In the ensuing decades Smith continued to paint, make films, and issue recordings before accepting a position as shaman-in-residence at Naropa Institute in Boulder. In 1991, a few months after receiving a Grammy Lifetime Achievement award, he died in the Chelsea Hotel, where his rent was being paid by the Grateful Dead’s Rex Foundation. He was sixty-eight years old. Belson outlived him by twenty years, no doubt the result of a more sedate lifestyle of vegetarianism and yoga. He completed his thirty-fifth and final film in 2005 and devoted his final years to a stunning body of pastels depicting his enduring subject: the intersection of inner and outer space. “I think Belson is unique in that he’s an artist who moves back and forth between filmmaking and painting, in discrete groups of four or five years spaced apart, and he creates masterpieces in both those realms,” Gerd Stern told The Brooklyn Rail in 2019. “I don’t know any other artist in the 20th century who does that. He was unique because the characteristics of his personality and his reclusiveness are part of what made him into a brilliant artist/technologist, so that’s an unusual combination.”

It is ironic that in many instances we know more about what took place in ancient Egypt than about what took place seventy-five years ago on Telegraph Avenue in Berkeley or Grant Avenue in San Francisco. The radical changes that Harry Smith and Jordan Belson instigated together are still being excavated—works that in many ways remain as radical as the day they were created.
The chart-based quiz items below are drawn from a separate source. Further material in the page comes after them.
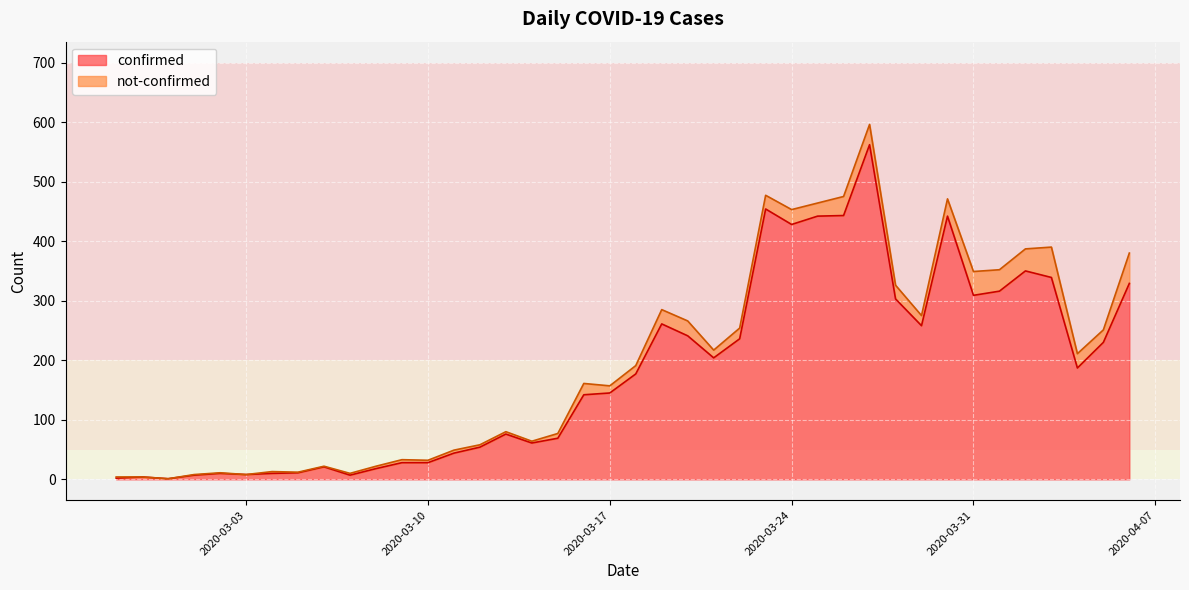

How many points are higher than both their immediate neighbors (excluding endpoints)?

9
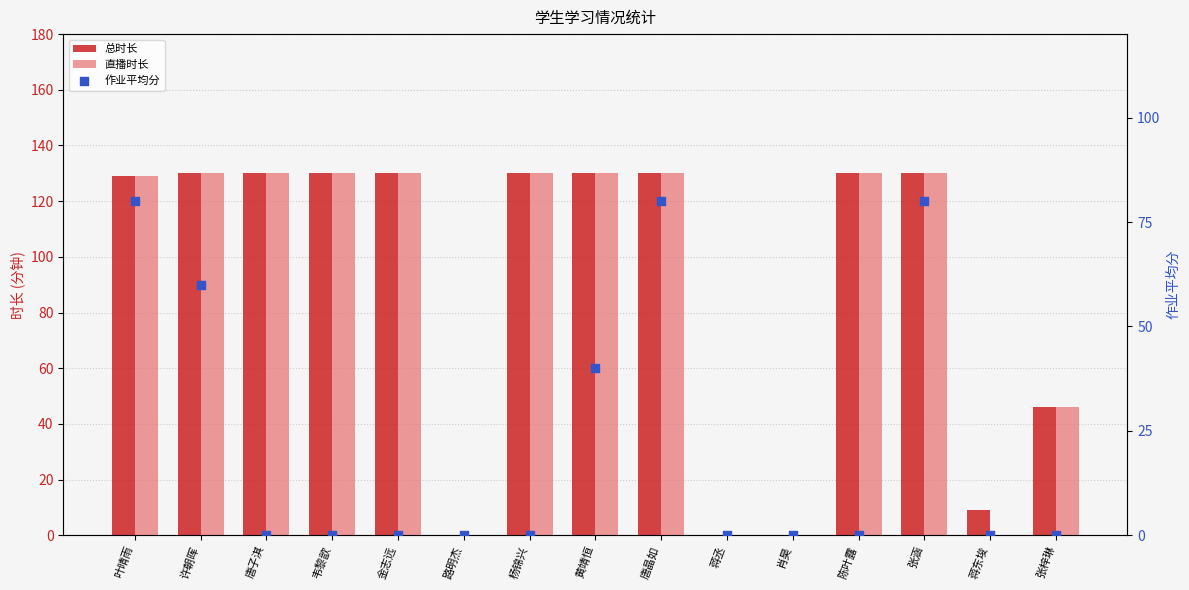

Is the value of 直播时长 at 肖昊 greater than the value of 总时长 at 蒋丞?

No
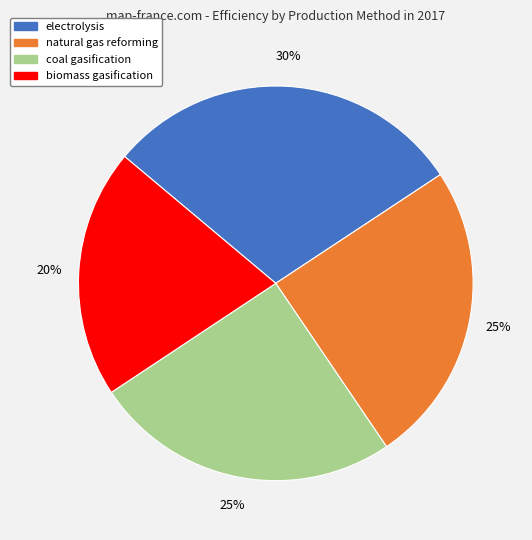

What percentage is the electrolysis slice, to the nearest percent?

30%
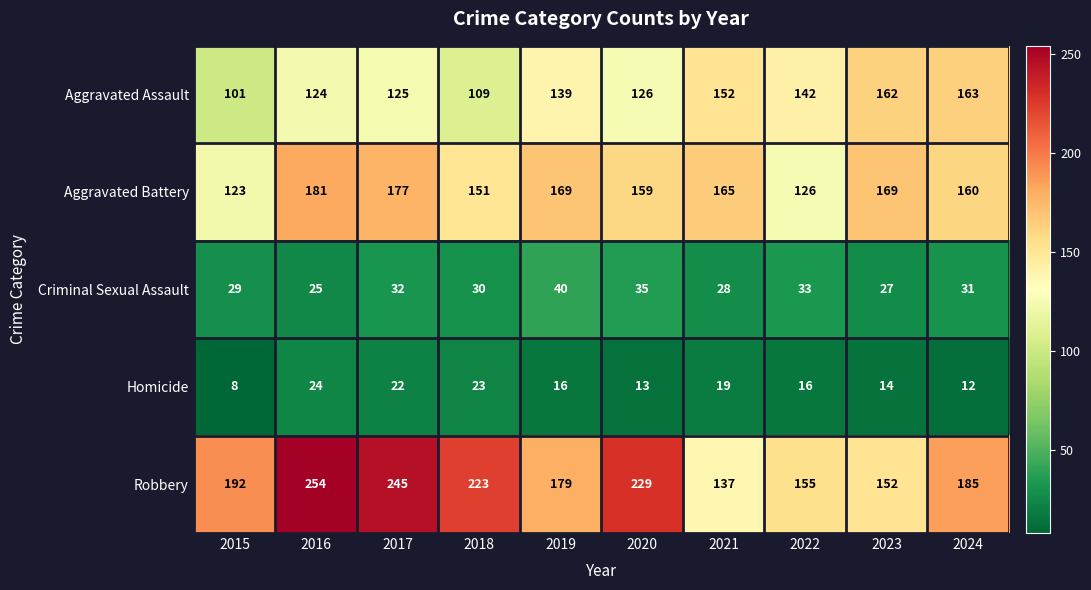

What is the difference between the second highest and minimum values in the Aggravated Assault series?

61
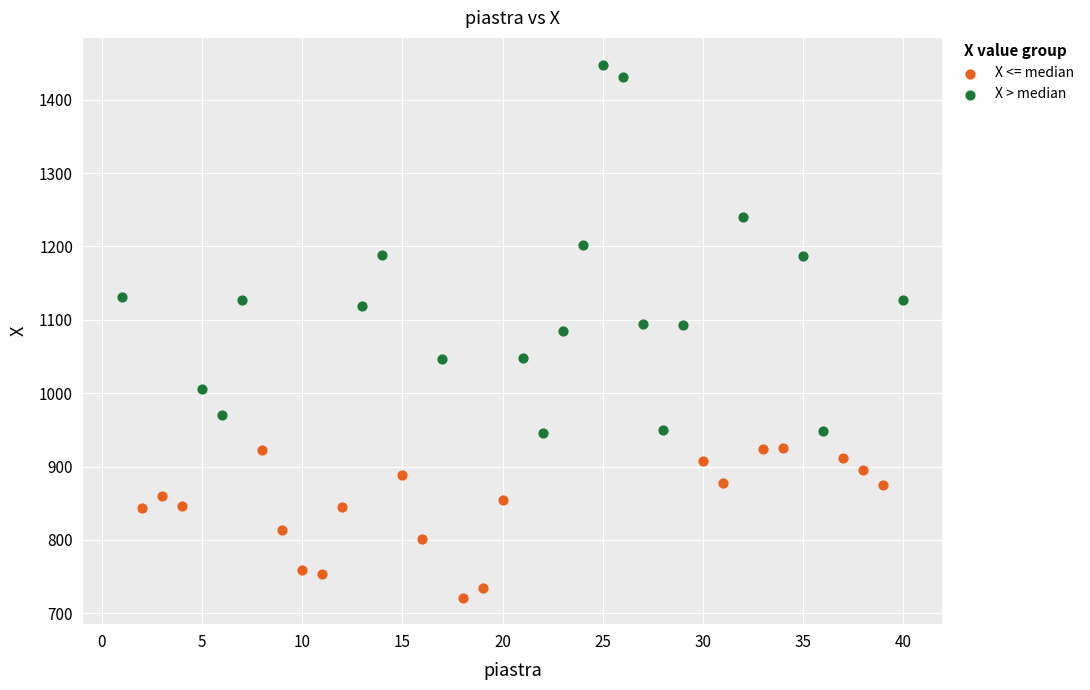

Which series has the largest Y range (max minus min)?

X > median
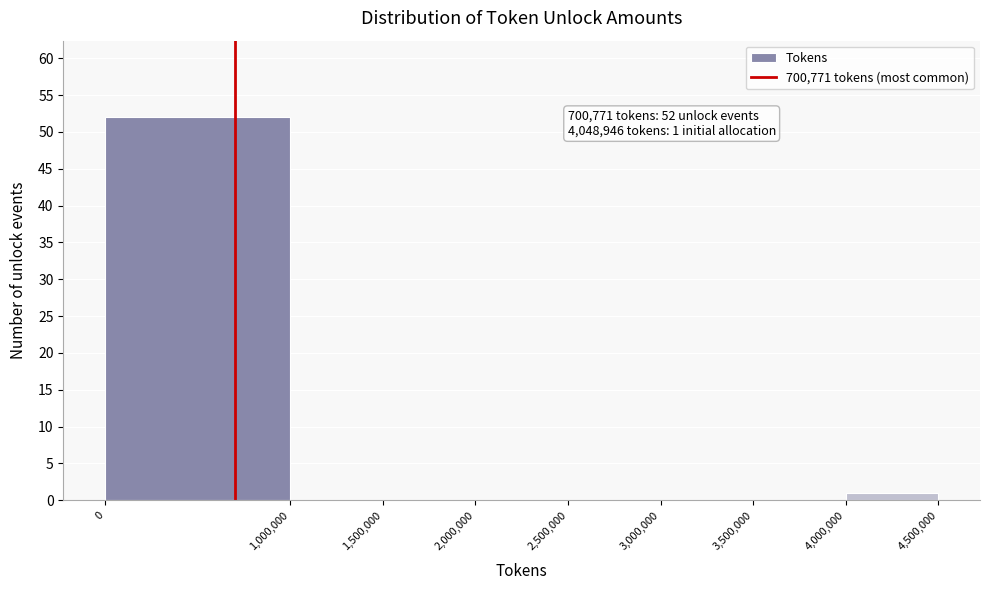

Which range on the x-axis has the tallest bar?

0 to 1,000,000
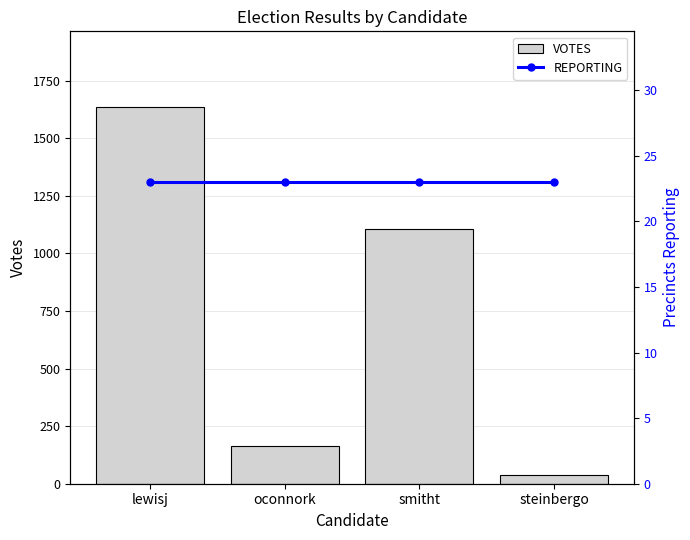

Is the value of VOTES at smitht greater than the value of REPORTING at oconnork?

Yes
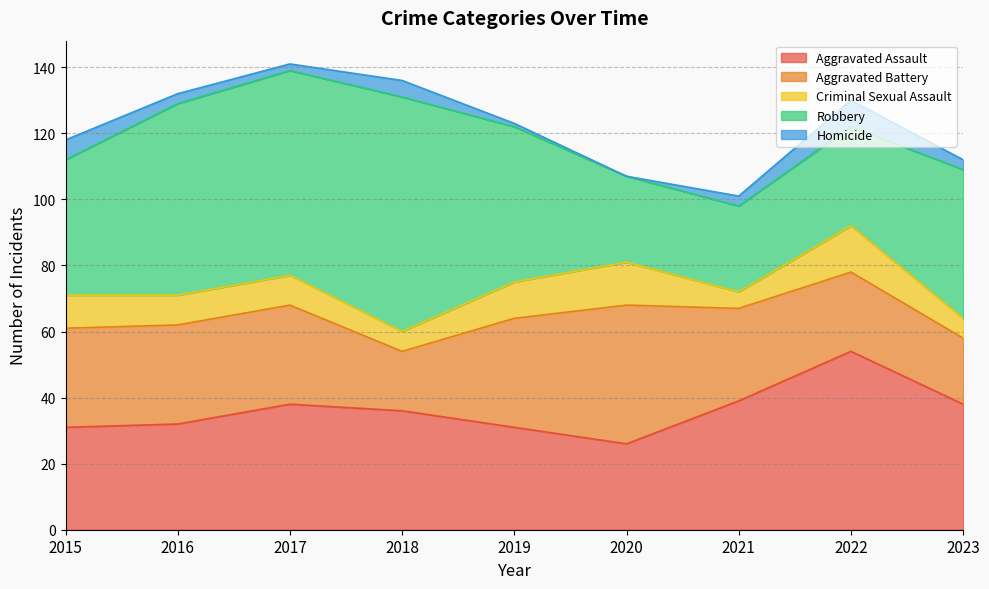

What is the greatest value displayed?

71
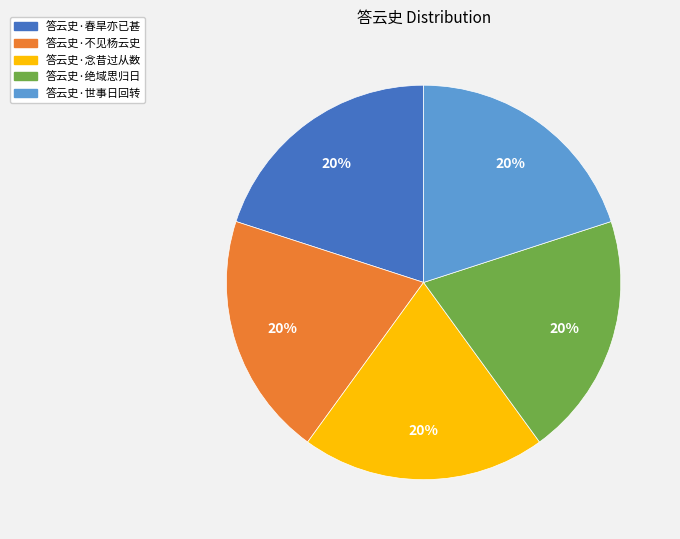

Approximately how many times larger is the value at 答云史·不见杨云史 compared to 答云史·世事日回转?

1.0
1Jordan Belson, in telephone interviews with Scott MacDonald made between 1992 and 1994. I am quoting from the unpublished original transcripts made available to me by the author, who later edited and published them in MacDonald, A Critical Cinema 3: Interviews with Independent Filmmakers (Berkeley: University of California Press, 1998).

2Belson, quoted in Paola Igliori, American Magus: Harry Smith, A Modern Alchemist (New York: Inanout Press, 1996), p. 19.

3I am indebted here to Harry Smith biographer John Szwed for access to his unpublished research.

4Smith, letter to Hilla Rebay, June 17, 1950. Guggenheim Museum Archives.

5Rebay, letter to Smith, November 17, 1951. Guggenheim Museum Archives.